Hoewel vogels in overvloed zijn in het uitsluitingsgebied, zijn het voorbeelden van dieren die nog steeds problemen ondervinden door blootstelling aan straling. Een onderzoek naar boerenzwaluwen van 1991 tot 2006 wees uit dat vogels in het uitsluitingsgebied meer afwijkingen vertoonden dan vogels uit een controlemonster, inclusief vervormde snavels, albinistische veren, gebogen staartveren en vervormde lucht zakjes. Vogels in het uitsluitingsgebied hadden minder reproductief succes. Tsjernobyl-vogels (en ook zoogdieren) hadden vaak kleinere hersenen, misvormd sperma en staar.

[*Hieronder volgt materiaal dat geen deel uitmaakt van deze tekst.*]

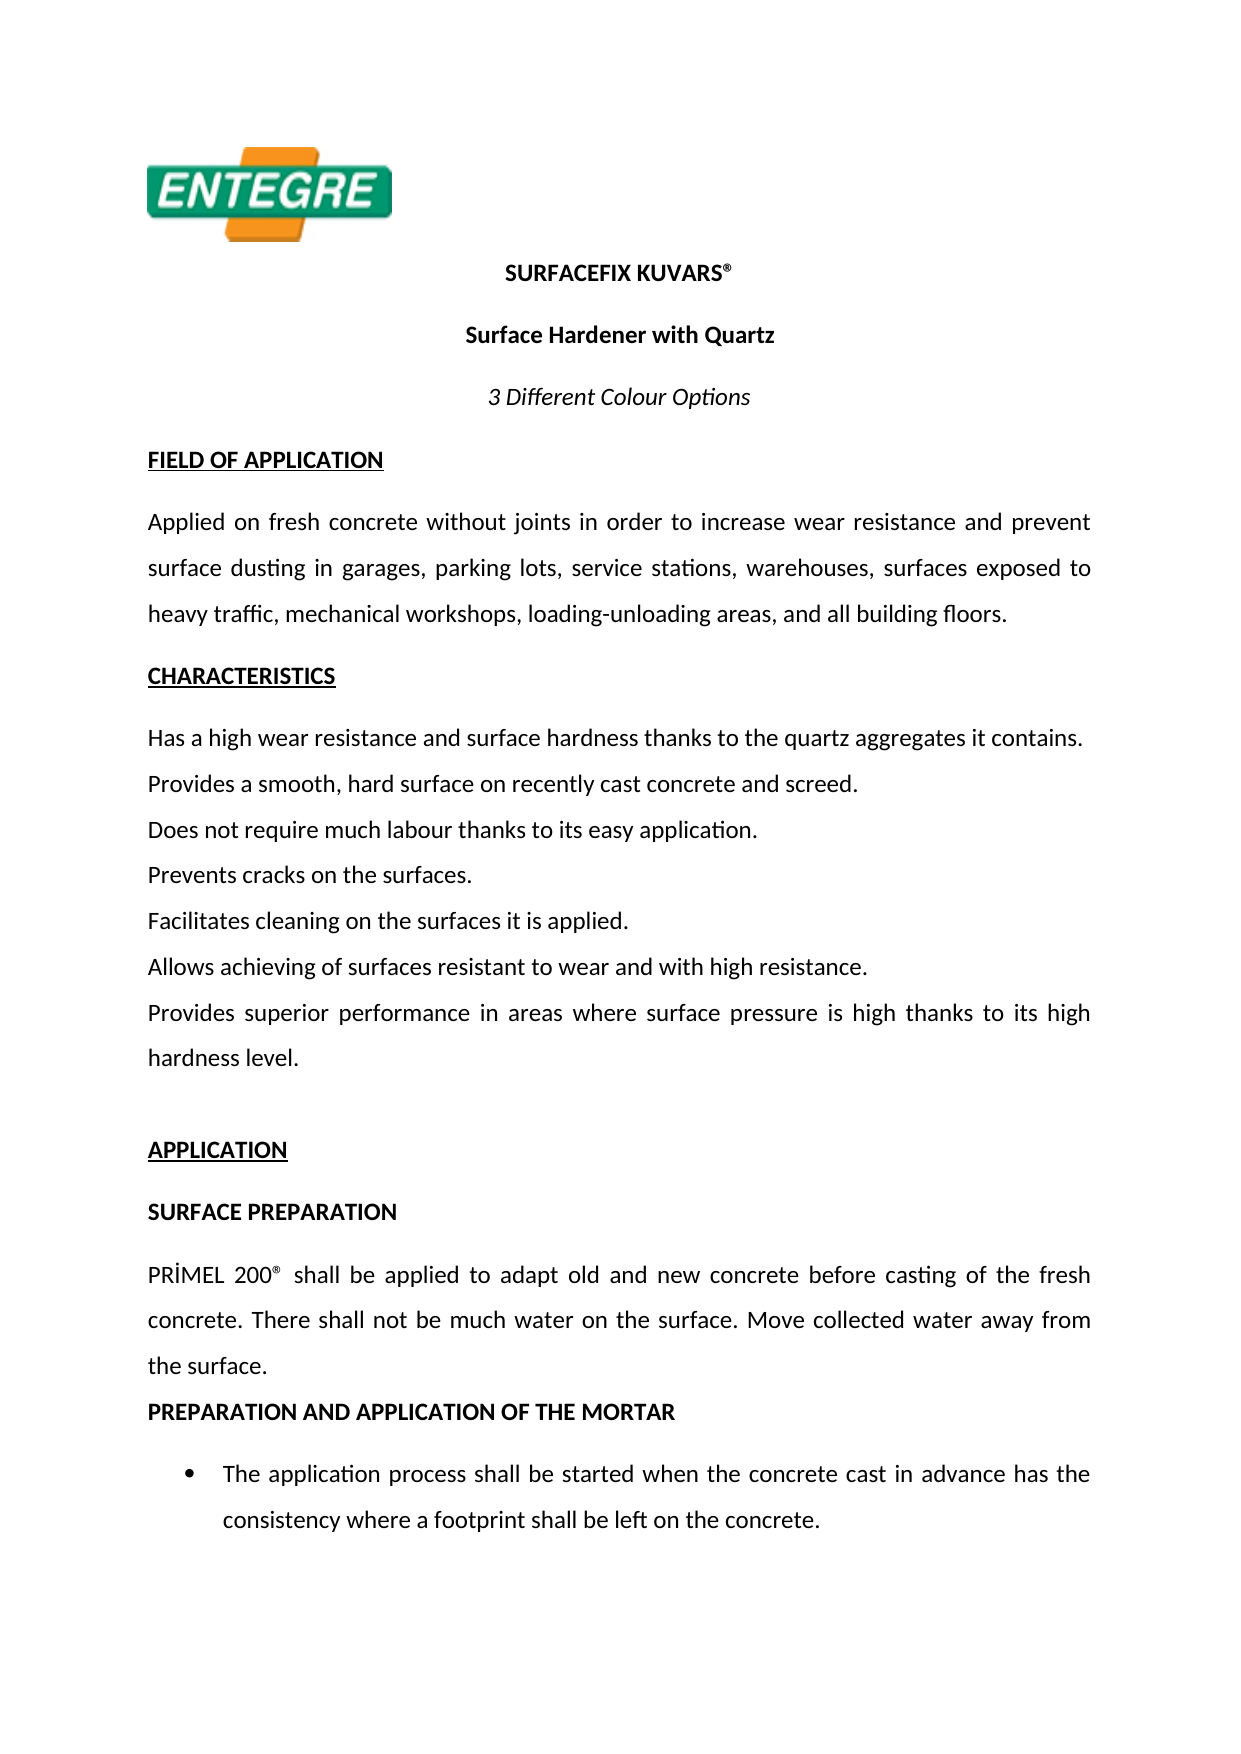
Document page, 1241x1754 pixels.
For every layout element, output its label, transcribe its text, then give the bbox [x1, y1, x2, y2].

picture [147, 147, 392, 242]
text Provides superior performance in areas where surface pressure is high thanks to its high hardness level. [148, 997, 1093, 1073]
text SURFACE PREPARATION [148, 1196, 1093, 1227]
text Facilitates cleaning on the surfaces it is applied. [148, 905, 1093, 936]
text PREPARATION AND APPLICATION OF THE MORTAR [148, 1396, 1093, 1427]
text Has a high wear resistance and surface hardness thanks to the quartz aggregates it contains. [148, 722, 1093, 753]
text CHARACTERISTICS [148, 660, 1093, 691]
text Allows achieving of surfaces resistant to wear and with high resistance. [148, 951, 1093, 982]
list The application process shall be started when the concrete cast in advance has the consistency where a footprint shall be left on the concrete. [185, 1458, 1093, 1535]
text Prevents cracks on the surfaces. [148, 860, 1093, 890]
text 3 Different Colour Options [148, 381, 1093, 412]
text Provides a smooth, hard surface on recently cast concrete and screed. [148, 768, 1093, 799]
text Applied on fresh concrete without joints in order to increase wear resistance and prevent surface dusting in garages, parking lots, service stations, warehouses, surfaces exposed to heavy traffic, mechanical workshops, loading-unloading areas, and all building floors. [148, 506, 1093, 628]
text PRİMEL 200® shall be applied to adapt old and new concrete before casting of the fresh concrete. There shall not be much water on the surface. Move collected water away from the surface. [148, 1259, 1093, 1381]
text Surface Hardener with Quartz [148, 319, 1093, 349]
text Does not require much labour thanks to its easy application. [148, 814, 1093, 844]
text SURFACEFIX KUVARS® [148, 257, 1093, 287]
text FIELD OF APPLICATION [148, 444, 1093, 474]
text APPLICATION [148, 1134, 1093, 1164]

Niet alle dieren rond Tsjernobyl zijn helemaal wild. Er zijn ongeveer 900 zwerfhonden, meestal afstammelingen van achtergebleven honden toen het gebied werd geëvacueerd. Dierenartsen, stralingsdeskundigen en vrijwilligers van een groep die wordt gebeld De honden van Tsjernobyl vang de honden, vaccineer ze tegen ziekten en tag ze. Naast tags zijn sommige honden uitgerust met stralingsdetectiekragen. De honden bieden een manier om straling in de uitsluitingszone in kaart te brengen en de voortdurende effecten van het ongeval te bestuderen. Hoewel wetenschappers over het algemeen individuele wilde dieren in de uitsluitingszone niet van dichtbij kunnen bekijken, kunnen ze de honden nauwlettend volgen. De honden zijn natuurlijk radioactief. Bezoekers van het gebied wordt geadviseerd om de honden niet te aaien om de blootstelling aan straling te minimaliseren.